Tags: #<Tag:0x00007fb48bcb4980>

(Jorge) #1


What I am about to ask might not follow the best practices, but here is the thing:

We are using ansible for automation and provisioning of new and existing fleet of FreePBX Servers. Recently we deployed our new wildcard certificate (the older one was close to expire) on all the servers to avoid going to the Certificate Manager and manually upload the new cert on each server (to skip repetitive tasks and save some time).
The deployment of the new certs/keys was successful and now httpd is using the new Cert even after reboots, but the Certificate Manager is showing an alert about an upcoming expiration of the cert, since the database wasn’t updated.

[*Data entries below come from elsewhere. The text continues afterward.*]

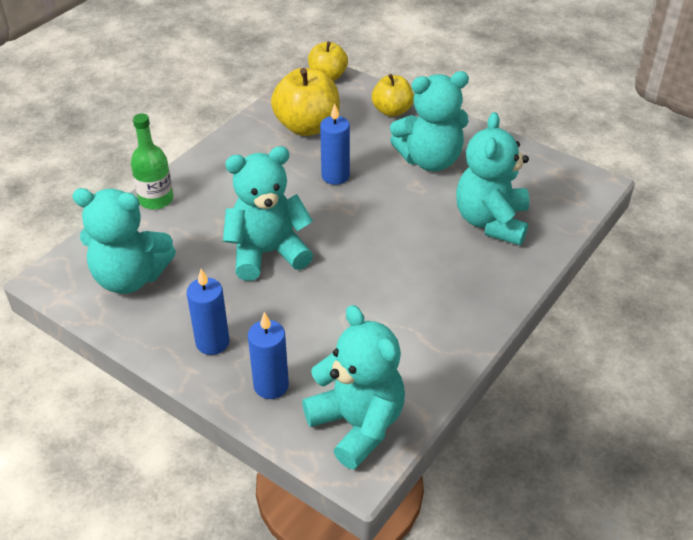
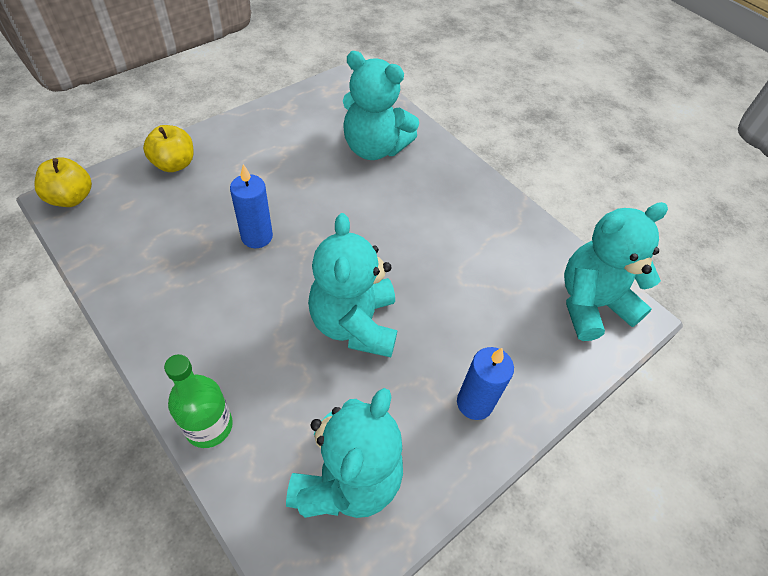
camera: 80 degrees left, 10 degrees up
blue candle [248,312,289,399] -> none
yellow apple [271,68,340,136] -> none
turquoise teddy bear [390,71,469,171] -> none

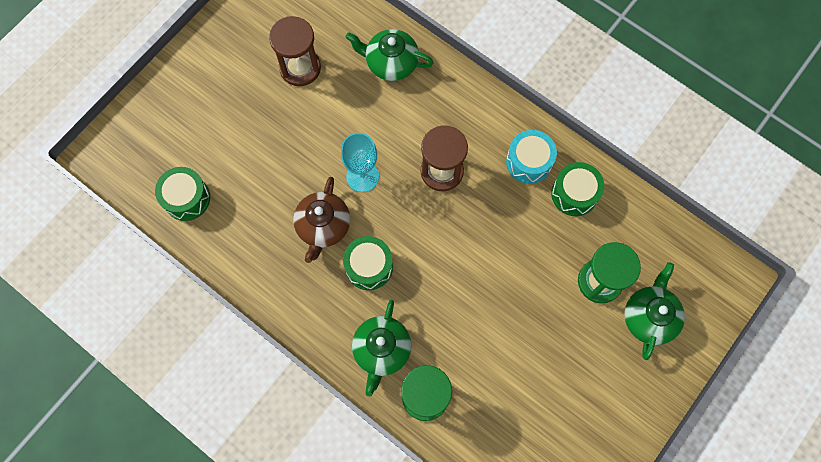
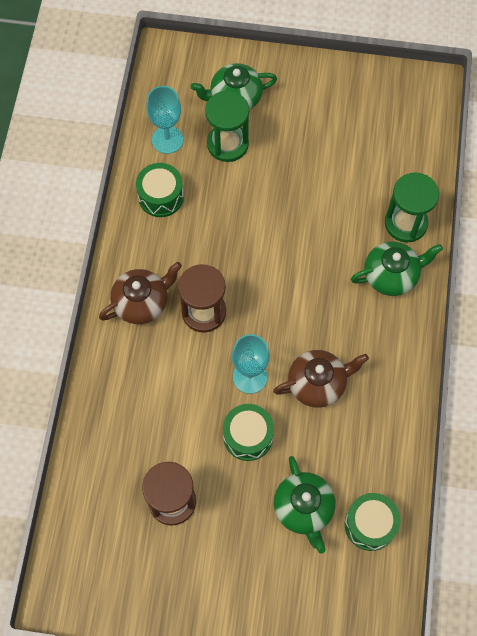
camera: 120 degrees left, 5 degrees down
green drum [343,236,393,290] -> green drum moved to [223,404,274,461]
green teapot [345,29,434,81] -> green teapot moved to [274,456,335,554]
turquoise drum [506,130,557,184] -> none
none -> brown teapot [99,262,182,324]
none -> turquoise goblet [147,86,183,154]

My question is, Where can I update the expiration date or even the cert on FreePBX’s database?



Expiration dates are not in the db, only the cert itself.

FreePBX managed certs are located in /etc/asterisk/keys.

Once an expiry notification is added to dashboard, it persists until deleted via gui or fwconsole notification --delete.

(Jorge) #3

Thank you for your answer, I was able to import the new cert by copying it on /etc/asterisk/keys and run fwconsole certificate --import and set a default with fwconsole certificate --default=1.

About the notification, I can see it can be deleted with the comand you shared, like this fwconsole notification --delete certman EXPIRINGCERTS. The notification will be triggered again if the certificate that is about to expire is not deleted, this must be done via web GUI since fwconsole certificate do not offers a way to delete an existing one.

(system) closed #4

This topic was automatically closed 7 days after the last reply. New replies are no longer allowed.